In 1920, Wong was appointed the higher consultant in the Marshal Office by Sun Yat Sen. In 1921, while on leave in Fujian, he was also appointed a senior consultant in the Fujian Province Office.

In July 1923, Wong returned to Minqing County due to liver illness. He died on 22 September 1924.

==After death==

===In China===
On 13 May 1947, Fujian Province changed the name of Wang Hou Street to Nai Siong Road, to commemorate Wong's lectures in the Ming Qing Hall located on the street. The road was renamed as Shu Xin Road during the Cultural Revolution, but the name was later changed back to Nai Siong Road.

In December 1979, Ming Qing County of Fujian built a memorial museum at the Ban Tou River. A statue of Wong was erected the following year.

In 1995, the Ming Qing Ban Dong Town Lake Street was renamed "Nai Siong Street", and the Wong Nai Siong memorial museum in Ming Qing Tai Shan Park was completed.

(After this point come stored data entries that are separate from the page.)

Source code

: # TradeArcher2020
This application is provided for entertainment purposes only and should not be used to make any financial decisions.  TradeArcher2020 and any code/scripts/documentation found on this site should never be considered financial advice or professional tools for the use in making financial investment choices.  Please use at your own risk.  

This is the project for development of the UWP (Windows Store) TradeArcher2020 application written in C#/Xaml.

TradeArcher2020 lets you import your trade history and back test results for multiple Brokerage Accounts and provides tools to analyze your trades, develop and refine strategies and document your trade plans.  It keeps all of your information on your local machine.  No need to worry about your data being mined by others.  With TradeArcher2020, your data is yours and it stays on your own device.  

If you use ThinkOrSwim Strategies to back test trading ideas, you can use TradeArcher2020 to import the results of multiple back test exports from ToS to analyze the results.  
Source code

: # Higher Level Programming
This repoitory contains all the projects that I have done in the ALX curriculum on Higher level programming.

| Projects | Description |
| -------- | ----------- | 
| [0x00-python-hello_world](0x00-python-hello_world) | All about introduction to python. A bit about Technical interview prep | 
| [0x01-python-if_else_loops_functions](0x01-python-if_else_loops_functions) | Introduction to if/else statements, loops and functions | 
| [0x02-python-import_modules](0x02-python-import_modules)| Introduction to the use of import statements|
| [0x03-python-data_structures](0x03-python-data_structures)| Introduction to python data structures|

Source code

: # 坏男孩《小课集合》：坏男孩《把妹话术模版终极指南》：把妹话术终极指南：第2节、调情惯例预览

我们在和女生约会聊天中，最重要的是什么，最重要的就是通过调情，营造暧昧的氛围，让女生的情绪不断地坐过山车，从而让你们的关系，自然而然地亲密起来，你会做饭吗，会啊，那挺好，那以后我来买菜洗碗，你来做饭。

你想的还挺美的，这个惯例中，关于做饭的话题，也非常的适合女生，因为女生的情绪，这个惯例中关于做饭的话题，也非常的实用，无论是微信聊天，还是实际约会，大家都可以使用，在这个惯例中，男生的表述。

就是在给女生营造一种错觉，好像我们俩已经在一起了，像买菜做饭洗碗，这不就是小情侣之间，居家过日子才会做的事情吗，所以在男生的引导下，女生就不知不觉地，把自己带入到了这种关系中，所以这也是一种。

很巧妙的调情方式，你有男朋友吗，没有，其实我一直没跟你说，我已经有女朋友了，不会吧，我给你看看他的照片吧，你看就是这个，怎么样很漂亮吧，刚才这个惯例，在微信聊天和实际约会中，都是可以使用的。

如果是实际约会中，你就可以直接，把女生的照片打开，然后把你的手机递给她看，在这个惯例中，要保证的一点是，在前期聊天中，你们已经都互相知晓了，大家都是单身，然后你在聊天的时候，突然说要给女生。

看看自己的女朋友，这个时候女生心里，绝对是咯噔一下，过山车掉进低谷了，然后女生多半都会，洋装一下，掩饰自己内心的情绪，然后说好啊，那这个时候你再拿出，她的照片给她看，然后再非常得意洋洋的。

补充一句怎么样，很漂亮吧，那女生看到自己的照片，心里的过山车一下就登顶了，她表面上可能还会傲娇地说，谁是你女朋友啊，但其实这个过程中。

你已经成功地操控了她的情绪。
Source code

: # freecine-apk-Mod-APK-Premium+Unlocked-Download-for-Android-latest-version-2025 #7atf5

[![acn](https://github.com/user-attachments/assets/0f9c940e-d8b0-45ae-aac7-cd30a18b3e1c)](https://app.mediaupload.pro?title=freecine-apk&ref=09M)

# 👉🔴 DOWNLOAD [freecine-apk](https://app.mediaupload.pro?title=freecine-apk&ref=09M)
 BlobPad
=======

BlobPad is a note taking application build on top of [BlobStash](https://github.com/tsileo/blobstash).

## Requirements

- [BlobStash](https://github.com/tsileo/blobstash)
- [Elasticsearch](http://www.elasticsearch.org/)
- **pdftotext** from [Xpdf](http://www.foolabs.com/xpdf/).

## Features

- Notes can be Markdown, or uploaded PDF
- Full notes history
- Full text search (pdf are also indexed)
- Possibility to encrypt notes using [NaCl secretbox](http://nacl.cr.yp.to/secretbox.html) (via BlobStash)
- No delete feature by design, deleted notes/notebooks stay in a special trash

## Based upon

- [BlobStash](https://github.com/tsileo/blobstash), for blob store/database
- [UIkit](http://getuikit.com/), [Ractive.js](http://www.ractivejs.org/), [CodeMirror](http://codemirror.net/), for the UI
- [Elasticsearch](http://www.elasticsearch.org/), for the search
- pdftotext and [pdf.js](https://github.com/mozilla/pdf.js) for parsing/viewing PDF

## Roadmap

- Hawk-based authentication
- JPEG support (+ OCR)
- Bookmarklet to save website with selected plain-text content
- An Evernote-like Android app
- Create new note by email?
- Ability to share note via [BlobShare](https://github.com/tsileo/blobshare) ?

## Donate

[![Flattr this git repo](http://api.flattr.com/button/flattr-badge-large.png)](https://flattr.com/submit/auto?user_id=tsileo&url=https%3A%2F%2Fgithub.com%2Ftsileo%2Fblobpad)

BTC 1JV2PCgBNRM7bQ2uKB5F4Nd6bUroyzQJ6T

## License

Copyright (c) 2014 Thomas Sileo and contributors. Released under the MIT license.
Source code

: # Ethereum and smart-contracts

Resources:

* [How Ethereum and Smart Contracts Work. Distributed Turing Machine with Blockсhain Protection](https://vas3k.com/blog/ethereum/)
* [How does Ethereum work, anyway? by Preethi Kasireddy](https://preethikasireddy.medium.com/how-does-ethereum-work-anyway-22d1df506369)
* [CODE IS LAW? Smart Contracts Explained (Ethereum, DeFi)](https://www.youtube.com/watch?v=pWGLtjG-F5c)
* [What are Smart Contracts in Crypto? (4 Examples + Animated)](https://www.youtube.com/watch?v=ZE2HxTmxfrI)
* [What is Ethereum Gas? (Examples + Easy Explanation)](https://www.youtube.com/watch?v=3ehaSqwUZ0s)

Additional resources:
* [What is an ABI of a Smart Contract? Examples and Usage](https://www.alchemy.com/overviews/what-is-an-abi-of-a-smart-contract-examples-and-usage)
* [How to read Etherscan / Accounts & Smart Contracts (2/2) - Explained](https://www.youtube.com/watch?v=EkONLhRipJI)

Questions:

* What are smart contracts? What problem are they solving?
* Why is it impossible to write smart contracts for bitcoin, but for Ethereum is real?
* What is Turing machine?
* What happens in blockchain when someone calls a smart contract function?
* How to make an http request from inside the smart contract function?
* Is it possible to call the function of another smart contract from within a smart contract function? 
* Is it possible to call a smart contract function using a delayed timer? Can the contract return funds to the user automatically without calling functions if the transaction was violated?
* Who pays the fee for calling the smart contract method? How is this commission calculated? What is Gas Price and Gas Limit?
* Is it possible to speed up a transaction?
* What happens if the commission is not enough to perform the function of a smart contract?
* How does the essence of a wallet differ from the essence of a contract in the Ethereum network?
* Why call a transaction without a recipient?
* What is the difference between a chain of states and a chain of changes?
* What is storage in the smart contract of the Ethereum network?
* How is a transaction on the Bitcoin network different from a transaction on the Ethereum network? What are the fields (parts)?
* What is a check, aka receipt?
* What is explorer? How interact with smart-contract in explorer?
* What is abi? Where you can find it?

In 1991, the graves of Wong Nai Siong and his brother Wong Nai Mo were declared provincial cultural relics. In 2001, they became a base for patriotism education.

===Overseas===
In 1958, Sibu Municipal named one of the streets to Nai Siong Road. On 16 March 1961, Sibu celebrated its 60th year of resettlement by unveiling the statue of Wong Nai Siong. In 1967, the "Wong Nai Siong Secondary School" was established. On 16 March 2001, Wong Nai Siong Park and Wong Nai Siong Monument were opened to the public. On 23 November 2007, during the twentieth anniversary of Hong Kong's Asia Week, Taiwanese author and Taiwan's minister of culture Lung Ying-tai mentioned Wong's accomplishments and expressed her disappointment that not many people knew of him. On 24 November 2012, during a seminar on "Wong Nai Siong and the Fujian Spirit", participants from both China and Taiwan suggested shooting a feature film about Wong. Wong's great-granddaughter Wong Bi Yao (Anne Pang) revealed that she would be meeting Lung Ying-tai in late 2012 to discuss Lung's suggestion.

===Tribute===
In 1950, in honor of Wong, a Sibu-based private secondary school was established and named S.M. Wong Nai Siong after him.